[Dataset items]
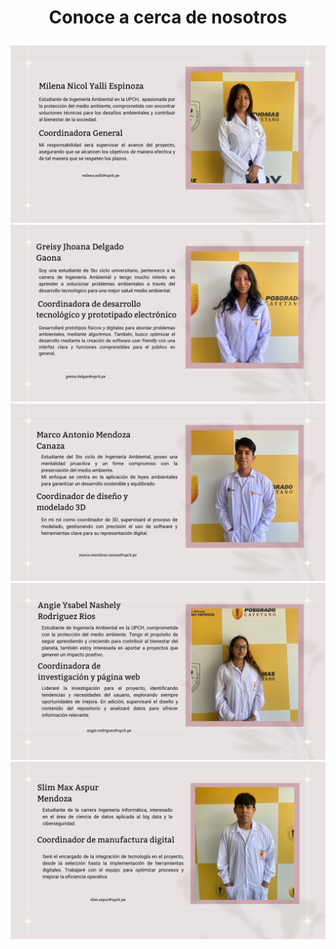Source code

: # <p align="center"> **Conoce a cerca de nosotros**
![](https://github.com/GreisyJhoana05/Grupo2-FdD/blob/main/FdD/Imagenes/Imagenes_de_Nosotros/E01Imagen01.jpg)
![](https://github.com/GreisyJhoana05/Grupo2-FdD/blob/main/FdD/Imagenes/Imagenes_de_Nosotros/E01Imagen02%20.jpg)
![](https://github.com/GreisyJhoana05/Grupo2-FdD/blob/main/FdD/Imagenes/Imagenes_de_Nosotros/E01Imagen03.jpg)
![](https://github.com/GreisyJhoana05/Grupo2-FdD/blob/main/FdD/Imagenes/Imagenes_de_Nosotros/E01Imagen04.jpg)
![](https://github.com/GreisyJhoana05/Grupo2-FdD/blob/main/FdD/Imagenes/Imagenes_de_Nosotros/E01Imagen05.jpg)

* * *

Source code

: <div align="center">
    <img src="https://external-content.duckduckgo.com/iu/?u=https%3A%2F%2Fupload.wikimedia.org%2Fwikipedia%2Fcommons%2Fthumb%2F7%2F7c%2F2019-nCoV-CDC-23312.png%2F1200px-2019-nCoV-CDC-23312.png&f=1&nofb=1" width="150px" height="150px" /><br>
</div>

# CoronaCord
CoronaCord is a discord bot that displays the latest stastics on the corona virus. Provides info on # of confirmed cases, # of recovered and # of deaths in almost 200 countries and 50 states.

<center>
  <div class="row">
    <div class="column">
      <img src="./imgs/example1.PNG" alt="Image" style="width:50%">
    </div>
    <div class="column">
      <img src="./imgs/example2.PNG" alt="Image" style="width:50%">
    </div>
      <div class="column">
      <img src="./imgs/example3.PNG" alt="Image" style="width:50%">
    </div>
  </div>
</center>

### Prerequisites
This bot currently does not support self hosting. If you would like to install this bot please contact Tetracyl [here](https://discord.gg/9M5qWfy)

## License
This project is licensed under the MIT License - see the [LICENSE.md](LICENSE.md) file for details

--

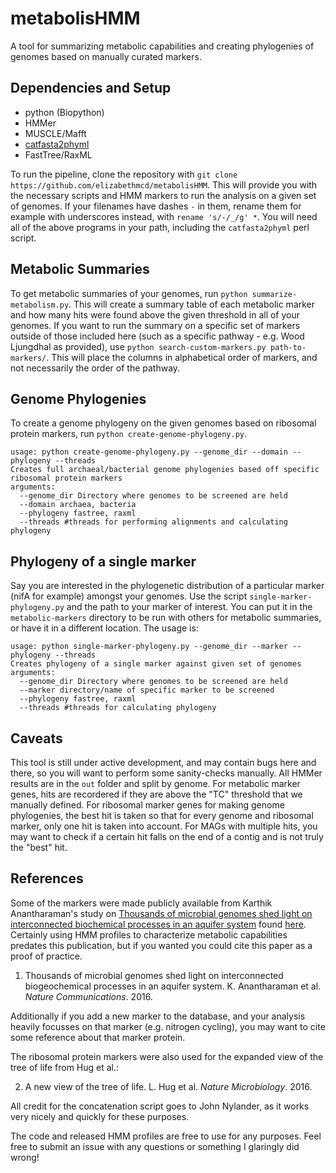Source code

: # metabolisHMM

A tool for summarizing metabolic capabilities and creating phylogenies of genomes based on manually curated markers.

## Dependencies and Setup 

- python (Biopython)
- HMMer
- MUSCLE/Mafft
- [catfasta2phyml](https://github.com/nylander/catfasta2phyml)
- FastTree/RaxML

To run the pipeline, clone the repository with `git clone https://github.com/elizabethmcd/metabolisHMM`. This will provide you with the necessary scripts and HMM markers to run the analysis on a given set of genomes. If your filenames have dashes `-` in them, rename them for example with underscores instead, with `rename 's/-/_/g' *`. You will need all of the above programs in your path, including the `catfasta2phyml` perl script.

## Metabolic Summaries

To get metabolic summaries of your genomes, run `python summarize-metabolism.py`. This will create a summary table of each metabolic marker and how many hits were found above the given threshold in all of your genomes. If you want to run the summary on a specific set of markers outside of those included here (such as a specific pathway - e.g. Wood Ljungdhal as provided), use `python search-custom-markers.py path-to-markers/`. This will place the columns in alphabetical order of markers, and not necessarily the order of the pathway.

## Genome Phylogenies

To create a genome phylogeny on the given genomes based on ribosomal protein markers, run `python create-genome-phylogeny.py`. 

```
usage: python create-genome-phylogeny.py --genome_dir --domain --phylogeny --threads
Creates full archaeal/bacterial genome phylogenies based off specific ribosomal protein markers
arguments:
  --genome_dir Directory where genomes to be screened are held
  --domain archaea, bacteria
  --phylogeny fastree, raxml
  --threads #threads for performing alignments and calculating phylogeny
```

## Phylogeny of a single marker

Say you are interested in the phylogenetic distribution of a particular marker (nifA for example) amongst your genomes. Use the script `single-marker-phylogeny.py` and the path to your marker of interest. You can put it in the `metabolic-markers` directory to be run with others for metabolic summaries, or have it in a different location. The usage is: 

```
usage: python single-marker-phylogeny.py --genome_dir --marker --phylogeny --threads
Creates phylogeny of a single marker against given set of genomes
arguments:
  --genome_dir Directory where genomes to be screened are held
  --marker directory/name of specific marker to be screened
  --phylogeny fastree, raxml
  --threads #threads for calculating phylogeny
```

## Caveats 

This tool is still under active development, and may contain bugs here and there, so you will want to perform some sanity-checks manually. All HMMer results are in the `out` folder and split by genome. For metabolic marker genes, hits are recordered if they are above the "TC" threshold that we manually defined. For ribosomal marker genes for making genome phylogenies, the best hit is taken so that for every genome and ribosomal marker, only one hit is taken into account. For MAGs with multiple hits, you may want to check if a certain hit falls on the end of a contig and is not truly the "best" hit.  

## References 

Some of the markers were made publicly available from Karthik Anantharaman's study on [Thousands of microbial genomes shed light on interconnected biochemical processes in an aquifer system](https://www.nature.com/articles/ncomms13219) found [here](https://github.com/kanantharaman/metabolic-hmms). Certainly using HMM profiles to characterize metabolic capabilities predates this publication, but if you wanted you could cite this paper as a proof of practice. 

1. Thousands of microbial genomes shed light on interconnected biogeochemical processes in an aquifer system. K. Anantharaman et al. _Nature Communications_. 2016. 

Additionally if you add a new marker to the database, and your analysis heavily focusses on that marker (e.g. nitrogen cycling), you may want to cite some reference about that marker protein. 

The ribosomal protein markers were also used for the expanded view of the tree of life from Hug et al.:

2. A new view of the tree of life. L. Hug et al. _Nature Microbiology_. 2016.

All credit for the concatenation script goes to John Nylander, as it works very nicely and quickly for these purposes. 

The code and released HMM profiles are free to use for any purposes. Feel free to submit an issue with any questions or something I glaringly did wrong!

» **Your objective**: Find the lines that mention "from" in the entries and show them.

» **Result of this exercise**:
Some of the markers were made publicly available from Karthik Anantharaman's study on [Thousands of microbial genomes shed light on interconnected biochemical processes in an aquifer system](https://www.nature.com/articles/ncomms13219) found [here](https://github.com/kanantharaman/metabolic-hmms). Certainly using HMM profiles to characterize metabolic capabilities predates this publication, but if you wanted you could cite this paper as a proof of practice. 
The ribosomal protein markers were also used for the expanded view of the tree of life from Hug et al.:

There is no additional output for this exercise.